Wednesday, October 5, 2011

A prayer answered

Three hours since my latest OB appointment and I am still shaking:) I have been a nervous wreck all day long in anticipation for today's appointment. This appointment was set up last week to see if their was any improvement in the gestational sac. At our appointment last week, my Dr. said that he was pretty sure that I was having anembryonic miscarriage (or blighted ovum). He patted my leg and said, "I need for you to think about some really hard things over the course of the next few days. I need for you to think about whether you want a D&C, to miscarry on your own, or I can give you a pill that will speed up the process." Friday was supposed to be my day to have a D&C, but at the last minute we decided that we should wait one more week to see if (by a miracle!) things progressed.

 I left devestated that day. I was only 6 weeks and a couple of days, my beta levels were super high, my progesterone level was super low, and nothing was showing up the gestational sac (besides the yolk sac)

So today Alan went with me so I could get the last ultrasound done. I went into the room, shaking like crazy, and laid on the table. The sonographer (who was super sweet) turned the moniter away from me, not that she needed to because I couldnt bare to look anway.

I looked at Alan to read his expression, and it remianed blank. Slowly, slowly the songrapher turned the moniter towards me. And there, on the screen, was the sweetest looking gummy bear that I've ever seen. Uncontrollable tears ran down my face, and no matter how hard I tried to stifle my sobs, I couldnt. Pure relief, pure joy, pure thankfulness flooded my heart.

"Does the baby have a heartbeat?"
"Yep. Listen!" and the sonographer played  the sweetest sounds of 124 bpm.

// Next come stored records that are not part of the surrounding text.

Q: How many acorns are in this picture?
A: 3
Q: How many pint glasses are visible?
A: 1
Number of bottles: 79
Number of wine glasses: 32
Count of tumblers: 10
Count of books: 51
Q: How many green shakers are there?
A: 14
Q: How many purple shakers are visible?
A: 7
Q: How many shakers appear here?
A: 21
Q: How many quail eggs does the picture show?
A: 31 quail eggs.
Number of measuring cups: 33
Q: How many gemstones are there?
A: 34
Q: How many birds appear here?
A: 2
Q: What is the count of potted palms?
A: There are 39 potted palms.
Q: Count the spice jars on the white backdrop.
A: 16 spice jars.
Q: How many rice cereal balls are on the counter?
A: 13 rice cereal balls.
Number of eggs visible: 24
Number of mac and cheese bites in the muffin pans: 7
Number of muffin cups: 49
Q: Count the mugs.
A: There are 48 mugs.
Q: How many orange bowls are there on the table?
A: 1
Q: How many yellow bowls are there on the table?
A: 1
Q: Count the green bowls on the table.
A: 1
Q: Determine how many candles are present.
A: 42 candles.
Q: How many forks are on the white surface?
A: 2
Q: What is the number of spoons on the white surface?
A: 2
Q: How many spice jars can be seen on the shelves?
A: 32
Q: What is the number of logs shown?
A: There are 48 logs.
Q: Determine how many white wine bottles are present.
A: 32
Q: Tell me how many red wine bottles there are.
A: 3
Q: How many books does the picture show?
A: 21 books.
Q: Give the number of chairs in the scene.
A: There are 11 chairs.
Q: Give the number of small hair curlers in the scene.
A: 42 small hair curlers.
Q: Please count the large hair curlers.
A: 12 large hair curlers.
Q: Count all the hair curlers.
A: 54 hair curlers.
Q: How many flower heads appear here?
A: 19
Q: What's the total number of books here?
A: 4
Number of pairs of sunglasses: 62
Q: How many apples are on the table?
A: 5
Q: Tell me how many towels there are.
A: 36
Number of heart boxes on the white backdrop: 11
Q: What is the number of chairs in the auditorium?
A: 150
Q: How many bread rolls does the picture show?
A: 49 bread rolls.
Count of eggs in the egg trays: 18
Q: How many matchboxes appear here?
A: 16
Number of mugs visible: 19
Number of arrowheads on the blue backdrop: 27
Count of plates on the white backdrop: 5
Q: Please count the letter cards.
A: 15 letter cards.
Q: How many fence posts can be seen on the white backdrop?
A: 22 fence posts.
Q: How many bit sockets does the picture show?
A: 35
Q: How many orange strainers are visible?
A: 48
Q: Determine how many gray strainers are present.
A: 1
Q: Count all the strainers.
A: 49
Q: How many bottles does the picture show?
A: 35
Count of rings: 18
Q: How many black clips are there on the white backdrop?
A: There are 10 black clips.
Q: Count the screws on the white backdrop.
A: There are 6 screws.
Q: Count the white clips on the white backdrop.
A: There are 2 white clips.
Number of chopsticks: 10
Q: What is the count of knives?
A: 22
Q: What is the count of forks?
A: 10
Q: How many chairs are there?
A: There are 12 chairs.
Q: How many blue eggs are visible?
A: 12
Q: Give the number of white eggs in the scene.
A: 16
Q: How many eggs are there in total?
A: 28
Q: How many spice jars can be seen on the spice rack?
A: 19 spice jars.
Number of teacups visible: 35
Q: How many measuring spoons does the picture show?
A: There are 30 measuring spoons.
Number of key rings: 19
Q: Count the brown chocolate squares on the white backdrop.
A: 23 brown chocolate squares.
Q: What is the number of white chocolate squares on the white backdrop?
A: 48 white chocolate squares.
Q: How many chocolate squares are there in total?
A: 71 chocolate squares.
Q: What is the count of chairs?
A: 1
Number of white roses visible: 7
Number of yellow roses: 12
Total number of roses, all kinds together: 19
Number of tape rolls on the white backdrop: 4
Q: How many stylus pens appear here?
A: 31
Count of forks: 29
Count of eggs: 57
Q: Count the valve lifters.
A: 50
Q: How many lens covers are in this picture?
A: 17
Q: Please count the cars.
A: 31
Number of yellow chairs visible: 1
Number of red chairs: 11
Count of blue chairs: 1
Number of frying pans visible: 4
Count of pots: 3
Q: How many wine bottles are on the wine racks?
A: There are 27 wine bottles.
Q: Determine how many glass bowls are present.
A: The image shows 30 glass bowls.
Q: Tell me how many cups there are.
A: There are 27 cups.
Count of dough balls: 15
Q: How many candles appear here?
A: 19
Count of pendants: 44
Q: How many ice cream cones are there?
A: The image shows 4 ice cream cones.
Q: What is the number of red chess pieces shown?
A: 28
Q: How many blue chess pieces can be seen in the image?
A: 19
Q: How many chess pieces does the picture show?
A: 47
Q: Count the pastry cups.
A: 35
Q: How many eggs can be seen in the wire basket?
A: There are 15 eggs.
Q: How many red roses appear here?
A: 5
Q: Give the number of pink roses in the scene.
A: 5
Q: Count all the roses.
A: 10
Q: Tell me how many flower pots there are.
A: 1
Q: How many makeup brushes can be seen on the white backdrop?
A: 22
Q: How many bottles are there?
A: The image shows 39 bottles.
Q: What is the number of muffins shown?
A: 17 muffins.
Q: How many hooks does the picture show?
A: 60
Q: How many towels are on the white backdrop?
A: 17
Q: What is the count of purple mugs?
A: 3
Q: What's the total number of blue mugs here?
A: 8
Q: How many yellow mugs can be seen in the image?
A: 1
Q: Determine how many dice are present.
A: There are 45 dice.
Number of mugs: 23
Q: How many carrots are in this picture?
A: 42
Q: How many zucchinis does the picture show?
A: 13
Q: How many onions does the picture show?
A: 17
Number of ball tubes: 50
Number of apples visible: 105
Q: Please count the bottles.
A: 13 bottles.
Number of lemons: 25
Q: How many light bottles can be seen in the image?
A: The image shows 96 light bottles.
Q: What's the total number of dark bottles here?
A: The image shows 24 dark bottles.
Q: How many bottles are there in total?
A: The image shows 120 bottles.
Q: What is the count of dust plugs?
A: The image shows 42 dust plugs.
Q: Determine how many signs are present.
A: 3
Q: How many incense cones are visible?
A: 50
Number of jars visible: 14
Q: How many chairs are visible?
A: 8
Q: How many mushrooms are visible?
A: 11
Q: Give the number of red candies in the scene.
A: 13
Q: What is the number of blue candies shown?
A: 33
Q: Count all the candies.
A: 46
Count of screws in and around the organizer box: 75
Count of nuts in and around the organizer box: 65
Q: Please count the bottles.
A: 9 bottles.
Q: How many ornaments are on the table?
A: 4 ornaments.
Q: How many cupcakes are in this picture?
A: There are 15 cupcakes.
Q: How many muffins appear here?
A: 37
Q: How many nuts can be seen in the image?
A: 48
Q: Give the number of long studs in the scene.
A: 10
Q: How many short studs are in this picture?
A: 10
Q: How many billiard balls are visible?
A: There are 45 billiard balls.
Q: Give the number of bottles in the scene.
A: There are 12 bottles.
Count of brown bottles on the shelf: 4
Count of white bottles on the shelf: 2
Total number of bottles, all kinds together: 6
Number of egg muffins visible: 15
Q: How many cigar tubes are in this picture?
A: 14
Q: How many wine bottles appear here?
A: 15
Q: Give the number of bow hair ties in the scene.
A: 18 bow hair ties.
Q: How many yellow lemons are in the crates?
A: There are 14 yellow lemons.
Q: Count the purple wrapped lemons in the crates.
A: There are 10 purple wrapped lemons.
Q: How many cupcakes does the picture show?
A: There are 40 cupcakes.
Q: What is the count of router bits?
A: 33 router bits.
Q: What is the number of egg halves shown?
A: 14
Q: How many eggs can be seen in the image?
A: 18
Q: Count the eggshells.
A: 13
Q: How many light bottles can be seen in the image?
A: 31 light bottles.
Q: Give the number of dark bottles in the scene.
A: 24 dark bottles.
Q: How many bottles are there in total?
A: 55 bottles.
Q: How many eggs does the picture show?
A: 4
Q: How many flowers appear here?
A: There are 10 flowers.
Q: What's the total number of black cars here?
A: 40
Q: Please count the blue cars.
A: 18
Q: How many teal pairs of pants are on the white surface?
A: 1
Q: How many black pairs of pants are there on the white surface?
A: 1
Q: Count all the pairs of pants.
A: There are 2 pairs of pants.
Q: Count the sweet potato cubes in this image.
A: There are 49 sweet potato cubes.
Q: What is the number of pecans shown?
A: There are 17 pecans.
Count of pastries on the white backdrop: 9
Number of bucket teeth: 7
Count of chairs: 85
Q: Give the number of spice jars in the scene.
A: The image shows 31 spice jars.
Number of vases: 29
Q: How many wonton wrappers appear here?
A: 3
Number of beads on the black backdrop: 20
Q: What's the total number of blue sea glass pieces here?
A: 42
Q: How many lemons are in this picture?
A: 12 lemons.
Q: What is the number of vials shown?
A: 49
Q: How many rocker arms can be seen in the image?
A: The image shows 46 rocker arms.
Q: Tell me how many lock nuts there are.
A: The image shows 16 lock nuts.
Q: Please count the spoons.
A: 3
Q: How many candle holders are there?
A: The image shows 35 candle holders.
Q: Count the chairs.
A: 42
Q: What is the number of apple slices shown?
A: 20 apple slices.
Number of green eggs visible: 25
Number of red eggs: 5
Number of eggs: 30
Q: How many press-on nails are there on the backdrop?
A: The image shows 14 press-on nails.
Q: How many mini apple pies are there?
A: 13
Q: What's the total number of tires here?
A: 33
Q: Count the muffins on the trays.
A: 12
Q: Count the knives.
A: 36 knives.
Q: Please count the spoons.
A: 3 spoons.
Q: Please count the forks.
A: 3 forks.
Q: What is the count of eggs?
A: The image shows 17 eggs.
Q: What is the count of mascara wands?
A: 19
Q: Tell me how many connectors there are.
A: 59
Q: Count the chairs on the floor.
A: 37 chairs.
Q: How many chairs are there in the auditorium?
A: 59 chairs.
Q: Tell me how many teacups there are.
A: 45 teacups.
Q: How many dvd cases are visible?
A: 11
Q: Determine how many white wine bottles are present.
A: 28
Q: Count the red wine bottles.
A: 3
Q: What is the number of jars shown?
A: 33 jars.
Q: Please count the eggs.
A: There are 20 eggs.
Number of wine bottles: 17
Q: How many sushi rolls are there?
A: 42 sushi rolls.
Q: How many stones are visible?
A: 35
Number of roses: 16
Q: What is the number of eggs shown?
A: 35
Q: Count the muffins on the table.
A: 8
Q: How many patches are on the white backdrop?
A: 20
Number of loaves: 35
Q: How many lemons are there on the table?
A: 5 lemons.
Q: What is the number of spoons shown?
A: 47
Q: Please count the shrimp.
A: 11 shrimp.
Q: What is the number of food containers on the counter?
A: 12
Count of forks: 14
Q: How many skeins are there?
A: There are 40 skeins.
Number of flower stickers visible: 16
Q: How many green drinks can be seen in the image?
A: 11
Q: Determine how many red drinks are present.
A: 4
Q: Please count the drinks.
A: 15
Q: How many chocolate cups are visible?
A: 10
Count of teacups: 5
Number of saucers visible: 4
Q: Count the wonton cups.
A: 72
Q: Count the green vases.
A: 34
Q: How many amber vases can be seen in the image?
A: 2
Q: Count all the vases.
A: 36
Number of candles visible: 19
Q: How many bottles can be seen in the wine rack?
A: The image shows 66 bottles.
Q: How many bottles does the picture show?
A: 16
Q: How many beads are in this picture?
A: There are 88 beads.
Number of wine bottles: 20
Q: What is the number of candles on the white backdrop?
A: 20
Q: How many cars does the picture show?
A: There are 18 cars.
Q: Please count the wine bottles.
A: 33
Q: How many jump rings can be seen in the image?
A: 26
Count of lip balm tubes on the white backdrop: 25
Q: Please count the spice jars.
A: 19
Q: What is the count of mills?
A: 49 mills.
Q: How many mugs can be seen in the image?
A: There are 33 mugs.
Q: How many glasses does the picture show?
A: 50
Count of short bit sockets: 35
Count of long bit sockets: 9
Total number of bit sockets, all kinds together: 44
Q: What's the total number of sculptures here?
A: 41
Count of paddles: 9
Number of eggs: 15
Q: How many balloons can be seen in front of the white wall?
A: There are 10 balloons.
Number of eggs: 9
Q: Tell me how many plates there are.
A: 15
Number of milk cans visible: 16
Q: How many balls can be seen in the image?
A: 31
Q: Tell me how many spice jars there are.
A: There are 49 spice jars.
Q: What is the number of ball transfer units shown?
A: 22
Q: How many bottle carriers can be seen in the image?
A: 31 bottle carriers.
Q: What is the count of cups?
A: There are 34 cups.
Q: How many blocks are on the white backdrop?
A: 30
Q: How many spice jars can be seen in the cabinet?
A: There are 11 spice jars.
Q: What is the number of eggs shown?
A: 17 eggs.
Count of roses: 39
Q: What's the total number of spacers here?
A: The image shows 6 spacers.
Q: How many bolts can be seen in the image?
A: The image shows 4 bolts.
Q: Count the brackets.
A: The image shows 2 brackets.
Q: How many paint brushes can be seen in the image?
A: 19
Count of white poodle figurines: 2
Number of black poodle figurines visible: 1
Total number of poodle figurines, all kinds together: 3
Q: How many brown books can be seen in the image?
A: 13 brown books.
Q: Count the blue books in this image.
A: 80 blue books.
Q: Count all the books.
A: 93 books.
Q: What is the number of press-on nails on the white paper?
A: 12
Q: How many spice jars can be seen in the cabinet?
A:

My Dr., Alan and I were in complete shock at the sight of that sweet little baby. The three of us were looking towards Friday for a D&C, but it looks like God had other plans:)

The Dr. says that I'm not out of the woods just yet. I still have to take my progesterone pills and take it easy, but my otherwise my levels are looking normal.

Such a good day, such a wonderful day! So thankful. So relieved. I cant even tell you how many times that i've said those words tonight.